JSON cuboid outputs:

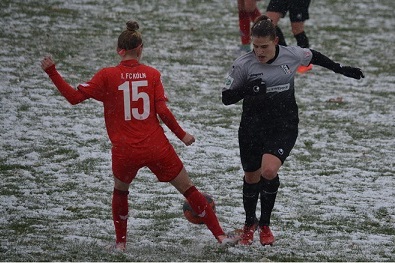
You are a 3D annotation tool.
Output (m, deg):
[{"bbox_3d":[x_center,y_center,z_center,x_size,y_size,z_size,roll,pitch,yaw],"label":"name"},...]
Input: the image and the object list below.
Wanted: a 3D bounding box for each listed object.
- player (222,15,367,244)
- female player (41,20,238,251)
[{"bbox_3d":[0.675,-0.005,23.100,0.980,1.630,0.600,2,9,10],"label":"player"},{"bbox_3d":[-0.405,0.030,22.900,1.360,1.610,0.720,0,9,0],"label":"female player"}]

## Work task
Return each line of the data that contains the string "object".

## Task response
Input: the image and the object list below.
Wanted: a 3D bounding box for each listed object.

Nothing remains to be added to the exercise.